Bulls fans remember April 28, 2012, like they remember the day they learned Santa Clause was not real. It was the day that the championship hopes, once vibrant and alive, collapsed in a heap on the ground, clutching its left knee.

In the final two minutes of an already-decided playoff game between the top seeded Bulls and the eighth-seeded 76ers, Derrick Rose, the best athlete in Chicago since Michael Jordan, drove the lane, did his trademark jump step, leaped in the air flailing about, passed the bull to Kyle Korver, then folded on the ground towards the baseline. Rose had had countless minor injuries all season, which caused him to miss about a third of the Bulls games all year, but now supposedly he was back and better than ever, except, of course, for the ACL that he had just torn. It ended the Bulls season.

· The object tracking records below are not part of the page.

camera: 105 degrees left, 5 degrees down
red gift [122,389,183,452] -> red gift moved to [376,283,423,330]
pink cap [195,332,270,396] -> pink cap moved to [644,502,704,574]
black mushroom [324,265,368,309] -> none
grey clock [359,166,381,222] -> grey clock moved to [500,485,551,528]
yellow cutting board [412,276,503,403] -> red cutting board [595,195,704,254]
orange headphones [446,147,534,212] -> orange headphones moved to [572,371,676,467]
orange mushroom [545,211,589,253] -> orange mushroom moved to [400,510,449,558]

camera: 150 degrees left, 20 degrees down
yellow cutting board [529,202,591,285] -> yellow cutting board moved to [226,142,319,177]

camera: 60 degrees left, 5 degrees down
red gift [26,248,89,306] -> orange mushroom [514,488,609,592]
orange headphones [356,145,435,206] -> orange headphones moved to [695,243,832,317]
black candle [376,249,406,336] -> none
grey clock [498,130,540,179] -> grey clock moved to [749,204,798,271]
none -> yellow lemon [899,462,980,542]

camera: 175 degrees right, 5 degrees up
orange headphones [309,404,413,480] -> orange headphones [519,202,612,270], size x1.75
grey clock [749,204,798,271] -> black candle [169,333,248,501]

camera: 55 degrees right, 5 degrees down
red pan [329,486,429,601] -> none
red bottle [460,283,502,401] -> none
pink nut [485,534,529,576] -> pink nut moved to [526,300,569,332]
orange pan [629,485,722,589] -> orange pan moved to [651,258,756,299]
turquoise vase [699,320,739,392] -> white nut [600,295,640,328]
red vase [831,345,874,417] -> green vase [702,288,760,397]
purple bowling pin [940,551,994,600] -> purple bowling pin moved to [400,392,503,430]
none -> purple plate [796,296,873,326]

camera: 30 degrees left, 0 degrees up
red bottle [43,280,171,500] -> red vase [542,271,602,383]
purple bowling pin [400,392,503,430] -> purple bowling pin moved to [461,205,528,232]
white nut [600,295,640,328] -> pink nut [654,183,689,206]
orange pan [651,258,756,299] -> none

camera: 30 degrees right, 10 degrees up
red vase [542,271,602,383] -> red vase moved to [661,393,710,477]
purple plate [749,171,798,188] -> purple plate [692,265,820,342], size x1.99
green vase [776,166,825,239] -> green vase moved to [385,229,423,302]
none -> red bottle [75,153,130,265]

They would push the series against the inferior 76ers to six games, but they would become only the fourth top seed in NBA history to lose in the first round of the playoffs.

All the fingers immediately pointed to the coach, Tom Thibodeau. He should not have been in the game at that point, they said. And just like the year before, fans, media, coaches alike, questioned Thibodeau’s psychology.  In 2011, the Bulls again had the best record in the NBA and had beaten the star-powered Miami Heat three times out of three in the regular season. Yet, when the Eastern Conference Finals rolled around, Miami dispatched of the Bulls in five games. The team’s role players like Luol Deng and Joakim Noah looked slow and worn out, and Derrick Rose was ineffective, and for the first time, Thibodeau’s strategy was not fully supported.

Tom Thibodeau is widely regarded as the best defensive mind in the NBA. When he was an assistant in Boston under Doc Rivers, the Celtics were always among the league’s best in points allowed. After the Bulls fired Vinny del Negro in 2010, Thibs, as he is affectionately referred to, was the front-runner for the job from the beginning. And his defensive reputation followed him, as the Bulls were atop the NBA defensively in each of his first two seasons as head coach. His record reflected this, as well, because the Bulls were the NBA’s top team in those two years.

However, players often dealt with nagging injuries that they would always choose to play through. Joakim Noah had plantar fasciitis. Luol Deng had bone chips in his wrist. Carlos Boozer had a calf. Derrick Rose had an ankle. But they would always play through it. Whether it was the players’ own personal prerogative or the culture pressed on them by Tom Thibodeau is not clear, but one thing is perfectly clear: Thibs wants, and needs, to win every single game, regular season, postseason, preseason.

This is often the only criticism that befalls the brilliant coach. Bulls fans had not seen a coach of the year in Chicago since Phil Jackson in 1996, but Thibs brought one home in 2011. Fans love his vein-pulsing screaming and his perpetual pacing on the sidelines. They love that he has never married and dedicates every second of his life to basketball. But they could do without seeing their star center limping up and down the court. Noah and Deng have been among the league leaders in minutes in each of the last three seasons, despite the nagging injuries, some of which have required surgery.

The obvious reason for Thibs’ stubbornness is his love of defense. He plays guys who he trusts in that regard, and Jimmy Butler, Noah, and Deng are three of the best defensive players in the game today. He plays rookies little more than garbage time because of this lack of trust. He develops the rookies well in practice—see Jimmy Butler and Taj Gibson—but he will rarely let them sniff the court. Thibs uses what is essentially a seven man rotation to play forty-eight minutes of basketball, and this is–at minimum–taxing on the players, if not detrimental to future performance.

Thibs’ harshest critics point to another successful coach, San Antonio’s Gregg Popovich, as an example of how to use his players as humans playing basketball, rather than robots. Last season, in a throwaway game in December against Miami, Popovich held out his three stars in order to rest them for the long haul. The league had planned on this being a prime game, since the Spurs and the Heat were two of the league’s best. The Spurs were fined $250,000 for this, but Popovich did not mind too much, since the Spurs lasted the grind of the season and went to the NBA finals. If more proof is needed that Pop’s style works, just look at the four titles he has won since the Bulls won their last one in 1998.

As we head into a new season, one that returns Derrick Rose after his long layoff from ACL surgery, the Bulls are expected as a favorite to win it all this year. With Deng’s wrist still nagging him, Noah’s plantar still full of fasciitis, and Rose essentially still rehabbing, minutes of the team’s three best players will be under a very large microscope. No one wants him to go back on his drill sergeant style, but no one wants another season full of limping and soreness and another playoff loss to Miami. Thibs will more than likely look to his bench a little more, particularly veterans like Kirk Hinrich and Mike Dunleavy, and chances are rookie Tony Snell will get more playing time than Marquis Teague did as a rookie last year. He may drop a game or two down the stretch because of it, but with fresh legs from the league’s best defensive squad, maybe that never-present smile will appear when the Bulls finally get over the Miami hump come May.